SHORT PROBLEM
Translate this sentence from the graph library discussion into Spanish: "Certain algorithms inherently work better on one or the other kind, and should only assume one of the constraints."
----- DOCUMENT -----
Can you propose a concrete design, porting existing implementations of dfs, bfs, topSort and scc into a type class based implementation? To me, this seems like a pretty big, difficult and not very fun task, with a high risk of failure and unclear benefits. That's why I personally do not invest time into it. But if this is something you are interesting in exploring, I'm happy to advise/give feedback.

infinity0 · 2020-05-18T12:41:48Z

Thanks. I'll have a go at some point - my main motivation was to implement a max-flow-min-cost algorithm, which I could do in terms of ToGraph but then it looks out-of-place because everything else is implemented as a class-method rather than a top-level method with a class-constraint. For example fgl implements its algorithms in terms of their Graph typeclass including "more fundamental" ones like bfs/dfs.

AFAICT, and correct me if I'm wrong, but there are effectively two kinds of representations here - one based on adjacency maps, and one based on your algebraic graphs concept; however the "traditional" traversal-based algorithms tend to work better on adjacency maps. fgl uses essentially an adjacency-map representation (1, 2) which makes it fairly straightforward to implement their match function, which is part of their inductive graph API, and all their algorithms are implemented in terms of that.

I actually think that (at least conceptually) both these libraries could be merged together, and then we could have functions converting between algebraic vs inductive APIs, with concrete representations implementing only one of the APIs. Certain algorithms inherently work better on one or the other kind, and should only assume one of the constraints. Users that have a representation not implementing a constraint, must then explicitly call a conversion function, to convert it into another representation with the right constraint.
----- ENTRIES PROVIDED -----
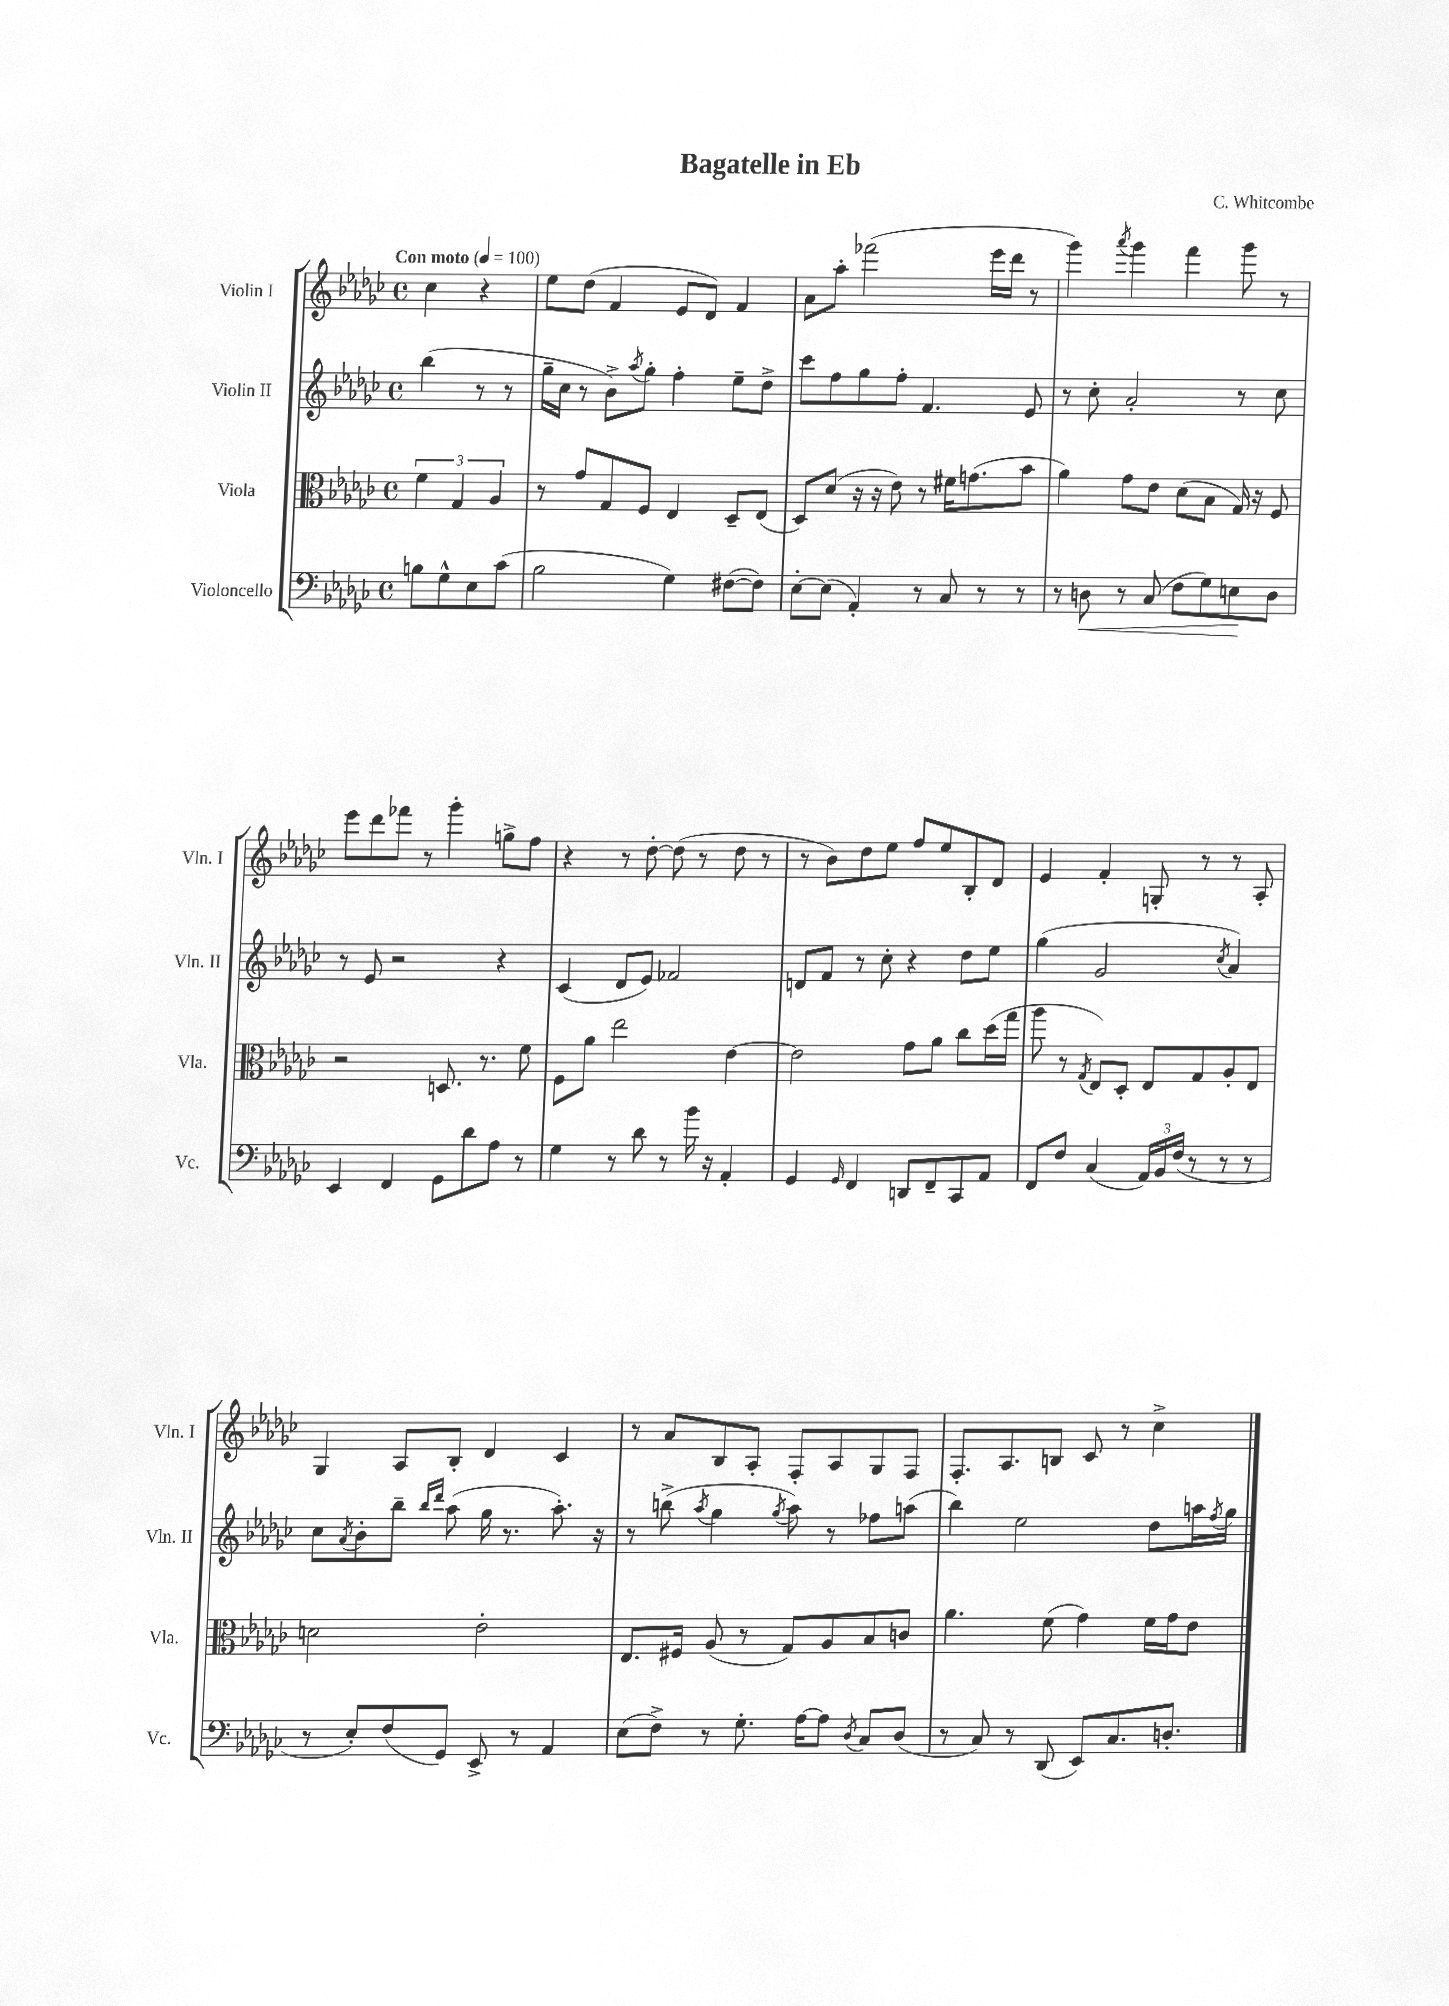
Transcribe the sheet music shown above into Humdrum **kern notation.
-----
----- ENTRIES PROVIDED -----
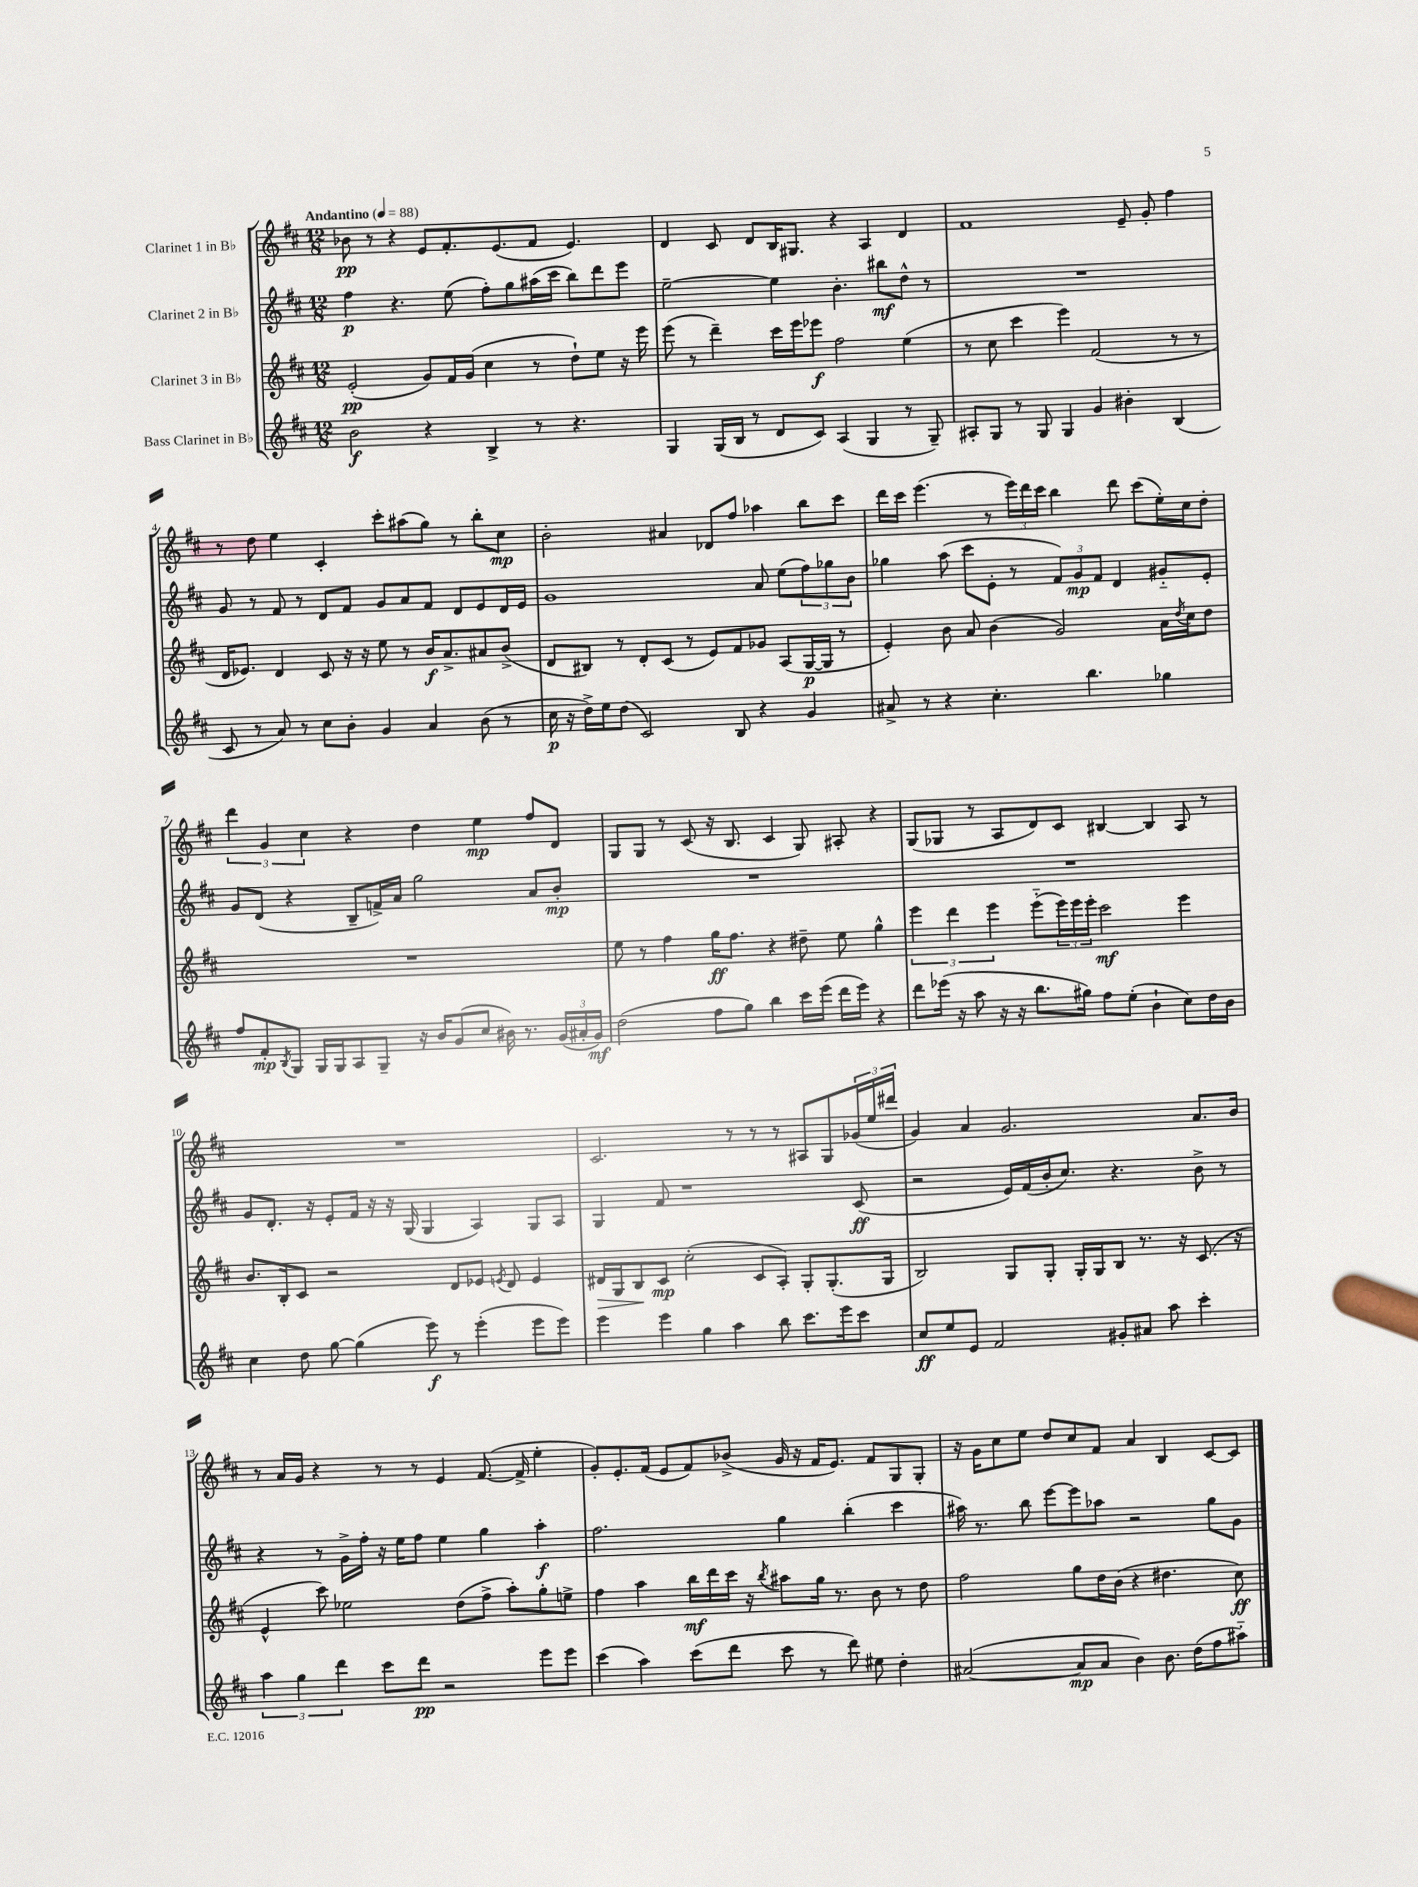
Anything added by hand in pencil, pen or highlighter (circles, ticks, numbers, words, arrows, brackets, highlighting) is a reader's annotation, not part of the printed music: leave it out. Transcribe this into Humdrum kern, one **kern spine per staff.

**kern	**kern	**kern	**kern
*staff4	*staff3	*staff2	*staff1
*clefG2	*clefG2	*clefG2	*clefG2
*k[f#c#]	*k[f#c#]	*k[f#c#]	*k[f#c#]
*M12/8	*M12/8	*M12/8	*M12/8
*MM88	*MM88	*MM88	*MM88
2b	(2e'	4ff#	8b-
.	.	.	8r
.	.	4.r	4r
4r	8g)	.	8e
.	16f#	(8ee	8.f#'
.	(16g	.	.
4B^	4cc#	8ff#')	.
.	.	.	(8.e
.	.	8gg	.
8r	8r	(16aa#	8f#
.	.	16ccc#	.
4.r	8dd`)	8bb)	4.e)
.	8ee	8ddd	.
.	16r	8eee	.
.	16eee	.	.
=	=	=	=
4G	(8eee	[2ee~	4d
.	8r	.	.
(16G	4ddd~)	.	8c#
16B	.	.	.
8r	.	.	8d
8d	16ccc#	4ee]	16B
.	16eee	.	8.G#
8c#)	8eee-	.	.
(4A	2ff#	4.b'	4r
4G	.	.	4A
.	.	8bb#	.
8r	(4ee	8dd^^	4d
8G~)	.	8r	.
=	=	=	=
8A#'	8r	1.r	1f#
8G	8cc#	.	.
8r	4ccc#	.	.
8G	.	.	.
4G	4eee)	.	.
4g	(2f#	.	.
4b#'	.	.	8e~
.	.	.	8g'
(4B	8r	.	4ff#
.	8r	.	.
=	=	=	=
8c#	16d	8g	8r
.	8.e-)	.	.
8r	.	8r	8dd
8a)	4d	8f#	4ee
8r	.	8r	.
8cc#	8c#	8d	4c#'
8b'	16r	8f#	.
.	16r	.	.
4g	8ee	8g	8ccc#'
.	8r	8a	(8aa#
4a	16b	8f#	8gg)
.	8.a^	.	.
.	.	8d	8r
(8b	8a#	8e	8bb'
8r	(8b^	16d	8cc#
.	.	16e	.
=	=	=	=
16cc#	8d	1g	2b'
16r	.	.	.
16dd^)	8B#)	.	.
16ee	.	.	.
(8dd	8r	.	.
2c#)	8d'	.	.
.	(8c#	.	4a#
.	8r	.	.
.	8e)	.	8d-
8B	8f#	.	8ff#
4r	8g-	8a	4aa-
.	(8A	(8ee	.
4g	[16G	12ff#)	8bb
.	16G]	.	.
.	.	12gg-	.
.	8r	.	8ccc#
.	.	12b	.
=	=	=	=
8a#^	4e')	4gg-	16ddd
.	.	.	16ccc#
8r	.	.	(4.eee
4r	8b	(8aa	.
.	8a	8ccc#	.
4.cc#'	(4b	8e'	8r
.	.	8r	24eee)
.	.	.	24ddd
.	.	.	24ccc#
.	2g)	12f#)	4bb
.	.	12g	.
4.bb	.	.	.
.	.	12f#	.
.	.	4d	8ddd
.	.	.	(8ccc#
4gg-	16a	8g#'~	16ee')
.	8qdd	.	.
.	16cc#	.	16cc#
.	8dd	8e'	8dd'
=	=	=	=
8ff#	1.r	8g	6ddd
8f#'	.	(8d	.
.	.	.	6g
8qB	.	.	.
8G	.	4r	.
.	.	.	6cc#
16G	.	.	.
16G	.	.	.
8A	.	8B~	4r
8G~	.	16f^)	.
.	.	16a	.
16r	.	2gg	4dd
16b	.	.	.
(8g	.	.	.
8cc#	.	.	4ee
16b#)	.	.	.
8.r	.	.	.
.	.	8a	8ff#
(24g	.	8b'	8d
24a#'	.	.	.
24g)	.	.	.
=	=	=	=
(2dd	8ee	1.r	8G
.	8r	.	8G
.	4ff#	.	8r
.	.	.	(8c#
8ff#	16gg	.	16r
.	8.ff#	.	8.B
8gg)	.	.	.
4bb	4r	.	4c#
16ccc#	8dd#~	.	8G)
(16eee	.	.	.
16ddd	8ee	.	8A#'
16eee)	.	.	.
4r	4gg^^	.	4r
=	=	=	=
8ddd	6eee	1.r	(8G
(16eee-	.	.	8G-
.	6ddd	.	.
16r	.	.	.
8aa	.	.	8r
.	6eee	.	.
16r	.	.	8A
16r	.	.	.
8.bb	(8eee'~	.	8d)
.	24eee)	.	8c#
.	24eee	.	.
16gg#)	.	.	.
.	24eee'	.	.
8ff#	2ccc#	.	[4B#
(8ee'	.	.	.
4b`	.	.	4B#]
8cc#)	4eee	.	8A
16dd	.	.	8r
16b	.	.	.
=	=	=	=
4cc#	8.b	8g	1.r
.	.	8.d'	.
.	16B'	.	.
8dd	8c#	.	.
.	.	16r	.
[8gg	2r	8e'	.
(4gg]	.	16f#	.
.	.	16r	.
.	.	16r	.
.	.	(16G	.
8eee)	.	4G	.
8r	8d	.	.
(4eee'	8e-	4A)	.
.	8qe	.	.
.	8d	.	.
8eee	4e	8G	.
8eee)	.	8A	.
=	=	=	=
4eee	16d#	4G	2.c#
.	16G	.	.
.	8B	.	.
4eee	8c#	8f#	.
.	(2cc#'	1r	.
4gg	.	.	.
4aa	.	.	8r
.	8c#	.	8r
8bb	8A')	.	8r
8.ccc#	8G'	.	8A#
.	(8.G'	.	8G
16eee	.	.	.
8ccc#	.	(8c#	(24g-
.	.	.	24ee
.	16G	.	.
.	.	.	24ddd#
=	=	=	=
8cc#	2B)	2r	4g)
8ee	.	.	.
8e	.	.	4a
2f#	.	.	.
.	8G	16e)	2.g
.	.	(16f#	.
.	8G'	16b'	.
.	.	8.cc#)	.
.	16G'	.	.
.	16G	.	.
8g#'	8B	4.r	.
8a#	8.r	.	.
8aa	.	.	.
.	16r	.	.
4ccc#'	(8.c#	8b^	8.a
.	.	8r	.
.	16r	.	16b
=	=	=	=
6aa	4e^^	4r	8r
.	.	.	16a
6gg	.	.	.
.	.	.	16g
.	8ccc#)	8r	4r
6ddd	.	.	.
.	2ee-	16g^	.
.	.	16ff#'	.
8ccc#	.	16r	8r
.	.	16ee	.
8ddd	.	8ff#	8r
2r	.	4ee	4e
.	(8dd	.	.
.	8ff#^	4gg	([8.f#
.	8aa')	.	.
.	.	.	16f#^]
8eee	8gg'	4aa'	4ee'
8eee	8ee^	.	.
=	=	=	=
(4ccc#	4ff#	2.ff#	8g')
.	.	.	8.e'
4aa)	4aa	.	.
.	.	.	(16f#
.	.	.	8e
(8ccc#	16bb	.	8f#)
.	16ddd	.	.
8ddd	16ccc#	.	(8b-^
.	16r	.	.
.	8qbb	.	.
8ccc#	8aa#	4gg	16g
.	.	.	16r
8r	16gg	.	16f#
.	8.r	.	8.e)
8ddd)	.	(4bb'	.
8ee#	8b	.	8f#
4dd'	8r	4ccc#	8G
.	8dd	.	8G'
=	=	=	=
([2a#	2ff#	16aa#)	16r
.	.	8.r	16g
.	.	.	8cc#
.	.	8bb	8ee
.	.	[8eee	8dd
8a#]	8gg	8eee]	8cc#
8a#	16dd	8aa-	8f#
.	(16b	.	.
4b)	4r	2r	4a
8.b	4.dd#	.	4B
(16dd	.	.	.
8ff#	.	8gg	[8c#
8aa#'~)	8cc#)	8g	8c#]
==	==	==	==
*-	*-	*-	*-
-----
COMPLETE ANSWER
Ciertos algoritmos funcionan intrínsecamente mejor con uno u otro tipo, y solo deberían asumir una de las restricciones.